D'après le texte comparant l'Europe et le Japon, combien d'habitants le Japon perd-il chaque année ?

***** TEXTE DU DOCUMENT

L’Europe à l’heure japonaise ?

Patrimoine - Vieillissement de la population, excédents commerciaux, niveau élevé de l’épargne, taux d’intérêt faibles, etc., plusieurs signes pourraient laisser penser que la zone euro suit avec deux décennies de retard le chemin emprunté par le Japon. Néanmoins, des différences entre les deux zones économiques existent notamment sur la question de la dette publique et du retraitement de l’excès d’épargne.

Des démographies qui convergent mais avantage à l’Europe

Le Japon et l’Europe ont en commun une faible croissance démographique. Le Japon perd 300 000 habitants par an. Près de 35 % de la population aura plus de 60 ans. La population européenne devrait s’accroître à petit trot d’ici à 2040 avant de décliner. La demande intérieure reste beaucoup plus dynamique en Europe qu’au Japon du fait d’une démographie moins dégradée.

Des salaires insensibles au plein emploi

En période de plein emploi, les salaires sont censés augmenter du fait des goulets d’étranglement. Or, tel n’est pas le cas au Japon. Si en période de hausse du chômage, les salaires japonais baissent (-5 % en 2009 par rapport à 2008 pour le salaire nominal par tête avec un taux de chômage qui est passé de 3 à 6 %), quand la situation s’améliore, ceux-ci stagnent (le taux de chômage est revenu à 3 % depuis 2015 avec une progression nulle des salaires).

L’Europe suit le mouvement. La contraction du chômage qui est passé de 12 à 9 % de 2009 à 2017 ne s’accompagne pas de hausses de salaires. Leur évolution se situe entre 0 et 1 %. Même pour les pays européens qui sont en situation de plein emploi comme la République tchèque, l’Autriche ou les Pays-Bas, les salaires sont stables. La segmentation croissante du marché du travail, la concurrence des importations en provenance des pays émergents et le développement du travail indépendant (micro-entrepreneur, mini job, etc.) peuvent expliquer l’atonie des salaires.

La faible pression salariale limite les capacités de rebonds de l’inflation qui est donc de plus en plus déconnectée du taux de chômage. Ainsi, en zone euro, le taux de chômage évolue autour de 1 % depuis 2014 malgré une diminution du taux de chômage de trois points. Au Japon, le Gouvernement et la banque centrale se battent depuis plus de 20 ans contre la déflation qui perdure malgré le plein emploi.

Des excédents commerciaux de part et d’autre

Les deux régions économiques se caractérisent par de forts excédents commerciaux. La balance courante dégage un excédent de près de 4 % du PIB au sein de la zone euro et de 4,5 % du PIB au Japon. Pour relancer leur économie, zone euro et Japon ont directement ou indirectement pu compter sur la dépréciation de leur monnaie. Certes, la zone euro n’est pas homogène, les excédents trouvant leurs sources en Europe du Nord, en Allemagne et en République tchèque. Ces excédents commerciaux nourrissent l’épargne qui s’investit dans des produits sans risque.

**********
***** MATÉRIEL RECUEILLI

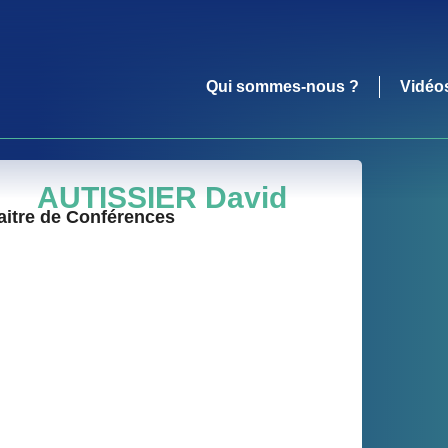
Qui sommes-nous ?
Vidéo
AUTISSIER David
aitre de Conférences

**********

> **RÉPONSE**: Le Japon perd 300 000 habitants par an.